## WORK INSTRUCTIONS
Without the pictures, reproduce the entries below exactly.

======== GIVEN DATA

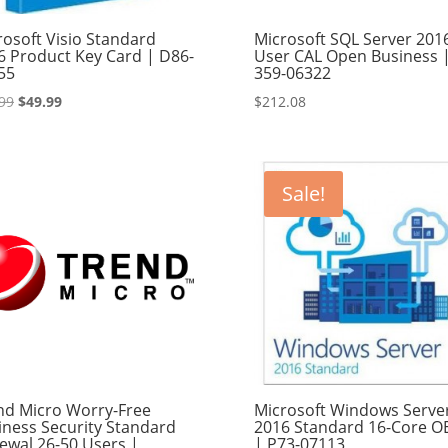
rosoft Visio Standard
Microsoft SQL Server 201
6 Product Key Card | D86-
User CAL Open Business 
55
359-06322
Original
Current
99
$
49.99
$
212.08
price
price
was:
is:
$89.99.
$49.99.
Sale!
nd Micro Worry-Free
Microsoft Windows Serve
iness Security Standard
2016 Standard 16-Core 
ewal 26-50 Users |
| P73-07113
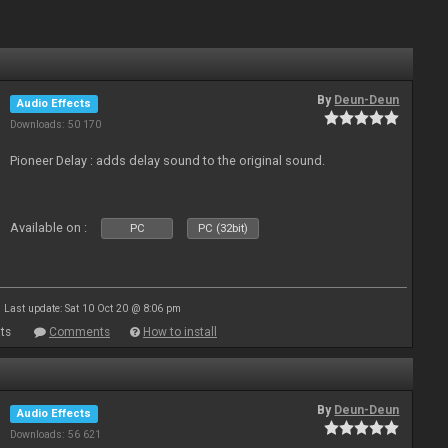
By
Deun-Deun
Audio Effects
Downloads: 50 170
Pioneer Delay : adds delay sound to the original sound.
Available on :
PC
PC (32bit)
Last update: Sat 10 Oct 20 @ 8:06 pm
ts
Comments
How to install
By
Deun-Deun
Audio Effects
Downloads: 56 621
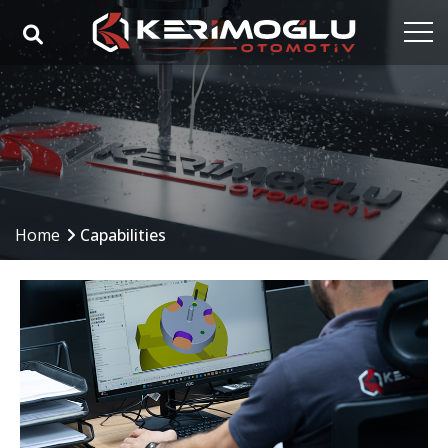
Home
Corporate
Capabilities
Products
Home
Capabilities
Industries
References
Media
Contact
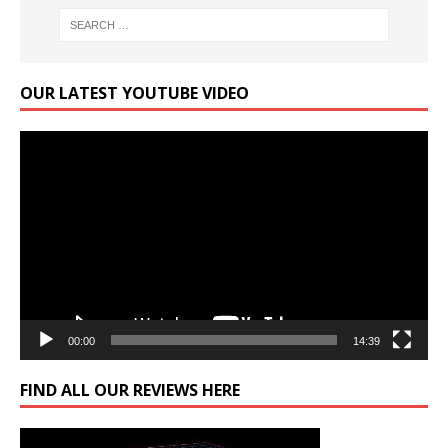
OUR LATEST YOUTUBE VIDEO
Video
Player
00:00
14:39
FIND ALL OUR REVIEWS HERE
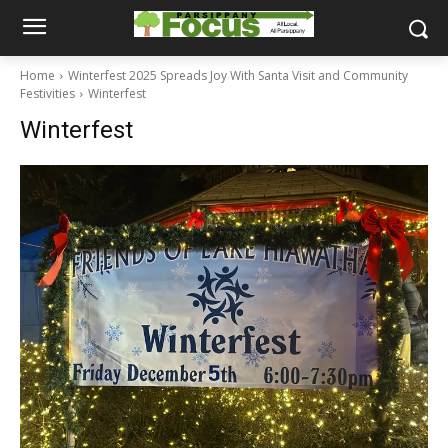
Home
Winterfest 2025 Spreads Joy With Santa Visit and Community
Festivities
Winterfest
Winterfest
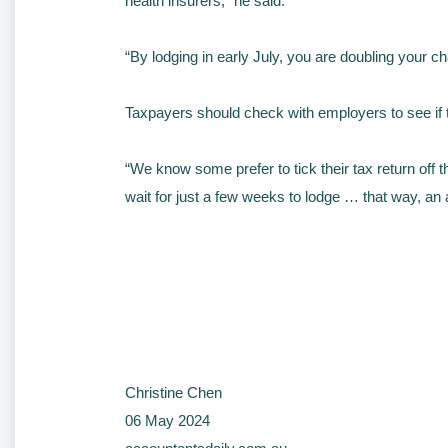
health insurers,” he said.
“By lodging in early July, you are doubling your c
Taxpayers should check with employers to see if 
“We know some prefer to tick their tax return off th
wait for just a few weeks to lodge … that way, a
Christine Chen
06 May 2024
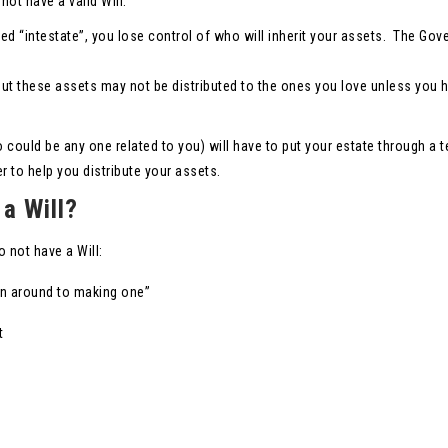
not have a valid Will.
called “intestate”, you lose control of who will inherit your assets. The Go
but these assets may not be distributed to the ones you love unless you 
 could be any one related to you) will have to put your estate through a 
 to help you distribute your assets.
a Will?
not have a Will:
en around to making one”
t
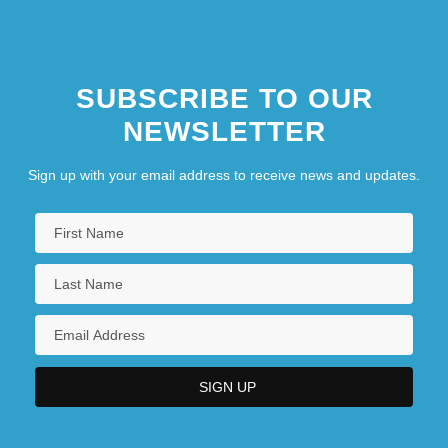
SUBSCRIBE TO OUR
NEWSLETTER
Sign up with your email address to receive news and updates.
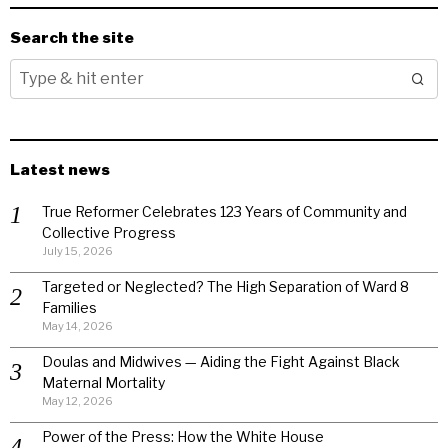
Search the site
Latest news
True Reformer Celebrates 123 Years of Community and
Collective Progress
July 15, 2026
Targeted or Neglected? The High Separation of Ward 8
Families
May 14, 2026
Doulas and Midwives — Aiding the Fight Against Black
Maternal Mortality
May 12, 2026
Power of the Press: How the White House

================

## EXERCISE SOLUTION
rosoft Visio Standard
Microsoft SQL Server 201
6 Product Key Card | D86-
User CAL Open Business 
55
359-06322
Original
Current
99
$
49.99
$
212.08
price
price
was:
is:
$89.99.
$49.99.
Sale!
nd Micro Worry-Free
Microsoft Windows Serve
iness Security Standard
2016 Standard 16-Core 
ewal 26-50 Users |
| P73-07113
By
Deun-Deun
Audio Effects
Downloads: 50 170
Pioneer Delay : adds delay sound to the original sound.
Available on :
PC
PC (32bit)
Last update: Sat 10 Oct 20 @ 8:06 pm
ts
Comments
How to install
By
Deun-Deun
Audio Effects
Downloads: 56 621
Home
Corporate
Capabilities
Products
Home
Capabilities
Industries
References
Media
Contact
OUR LATEST YOUTUBE VIDEO
Video
Player
00:00
14:39
FIND ALL OUR REVIEWS HERE
Home
Winterfest 2025 Spreads Joy With Santa Visit and Community
Festivities
Winterfest
Winterfest
health insurers,” he said.
“By lodging in early July, you are doubling your c
Taxpayers should check with employers to see if 
“We know some prefer to tick their tax return off th
wait for just a few weeks to lodge … that way, a
Christine Chen
06 May 2024
not have a valid Will.
called “intestate”, you lose control of who will inherit your assets. The Go
but these assets may not be distributed to the ones you love unless you 
 could be any one related to you) will have to put your estate through a 
 to help you distribute your assets.
a Will?
not have a Will:
en around to making one”
t
SUBSCRIBE TO OUR
NEWSLETTER
Sign up with your email address to receive news and updates.
Search the site
Latest news
True Reformer Celebrates 123 Years of Community and
Collective Progress
July 15, 2026
Targeted or Neglected? The High Separation of Ward 8
Families
May 14, 2026
Doulas and Midwives — Aiding the Fight Against Black
Maternal Mortality
May 12, 2026
Power of the Press: How the White House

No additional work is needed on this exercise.